Capitol News & Notes 2020: Week One

Capitol News & Notes 2020: Week One

The first week of the 2020 Legislative Session is officially in the books. The Alabama Legislature gaveled into the 2020 Regular Session on Tuesday, February 4th at high noon. By law, the regular session is limited to 30 days within a period of 105 calendar days. Typically, the Legislature has two “legislative” days per week, usually Tuesday and Thursday, and one day dedicated to committee meetings, usually Wednesday. Last week, the Legislature used two of its available 30 meetings for the 2020 Regular Session, which leaves 28 days remaining.

State of the State

On the night of February 4, Governor Kay Ivey delivered her annual State of the State address and covered many of her agenda items, including the prison crisis, education initiatives, and the importance of funding both mental and rural health.
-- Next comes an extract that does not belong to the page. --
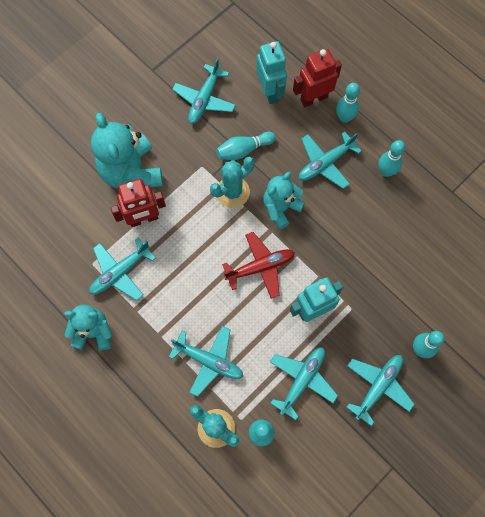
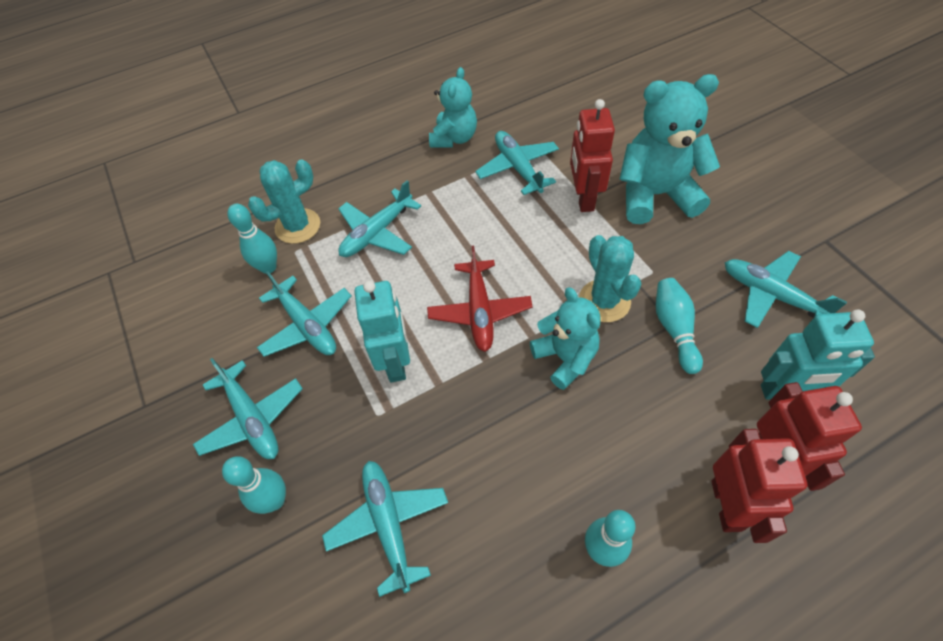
camera: 110 degrees right, 15 degrees down
turquoise plane [299,132,362,189] -> turquoise plane moved to [322,461,448,597]
turquoise bowling pin [336,83,360,123] -> red robot [711,429,807,543]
For her education initiatives, Ivey requested that lawmakers support a $1 billion bond for capital improvements at schools and colleges around Alabama. She also brought up Amendment 1 that would change the elected state Board of Education to an appointed Board and urged voters to approve this amendment on March 3. She called for a 3% pay increase for education employees in addition to a third consecutive 2% raise for state employees.

Finally, Ivey announced that she is forming a work group to study the impacts of a lottery and casino gambling and requested that lawmakers slow down proposals on these issues until they have more facts.


Before session officially kicked off on Tuesday morning, lawmakers were informed that there would be close to $400 million more available to be appropriated in the General Fund (GF) and Education Trust Fund (ETF) budgets for 2021. The budgets continue to grow due to record low unemployment and an overall strong economy. This year and without including federal funds, the total state funds appropriated were $12.9 billion, with $2.2 billion falling into the General Fund, $7.1 billion in the Education Trust Fund, and $3.6 billion in the other state funds. While there shouldn’t be too many issues getting a budget passed this year, state budget analysts did caution lawmakers to spend funds with caution because the economy is expected to slow next year.

Bills of Interest

Things are moving along after the first week of session with a few bills of interest passing through their respective committees with a favorable report, garnering a second reading (bills require three “readings” in each house to pass the Legislature).

HB12—Sponsored by Representative Collins (R-Decatur), HB12 would allow property within overlapping police jurisdictions to be annexed with the consent of all property owners and assent to annexation by all the affected municipalities. The bill was reviewed in front of the State Government committee, and after lawmakers confirmed that consent would be required by all parties, the bill was given a favorable report and placed on the House calendar. 

HB147—Sponsored by Representative Sells (R-Greenville), HB147 would require legislation to implement a municipal occupational tax rather than allowing local governments to enact any new occupational taxes. This bill is in response to a proposed occupational tax in Montgomery that has faced opposition from many organizations, specifically those in state government where many employees live outside of the city. It would not affect cities that have already implemented an occupational tax, such as Auburn, Birmingham and Opelika, but it would require cities that do not currently have an occupational tax to go through an extra channel.

On Thursday before the House convened for Day 2, the House County and Municipal Government Committee considered HB147. During the public hearing, the Committee heard statements opposing the bill from the President of the Montgomery City Council, Charles Jinright, and the Deputy Director of the Alabama League of Municipalities, Greg Cochran. After a motion by Representative Steve McMillan (R-Bay Minette) and a second by Representative Reed Ingram (R-Montgomery), the bill received a favorable report.    

SB53—Sponsored by Senator Burkette (D-Montgomery), SB53 would authorize a municipality or county to establish a local redevelopment authority for economic development or rehabilitation for property that is contiguous to an active U.S. Air Force military installation. This bill does not include the power of eminent domain or strip any private property rights. The bill received a favorable report in the Veterans and Military Affairs committee and is now pending a third reading.

A Look Ahead

The Legislature plans to reconvene on Tuesday, February 11, at 2:00 pm, and the Alabama REALTORS® Public Policy team will continue to monitor legislation for impacts to the real estate industry.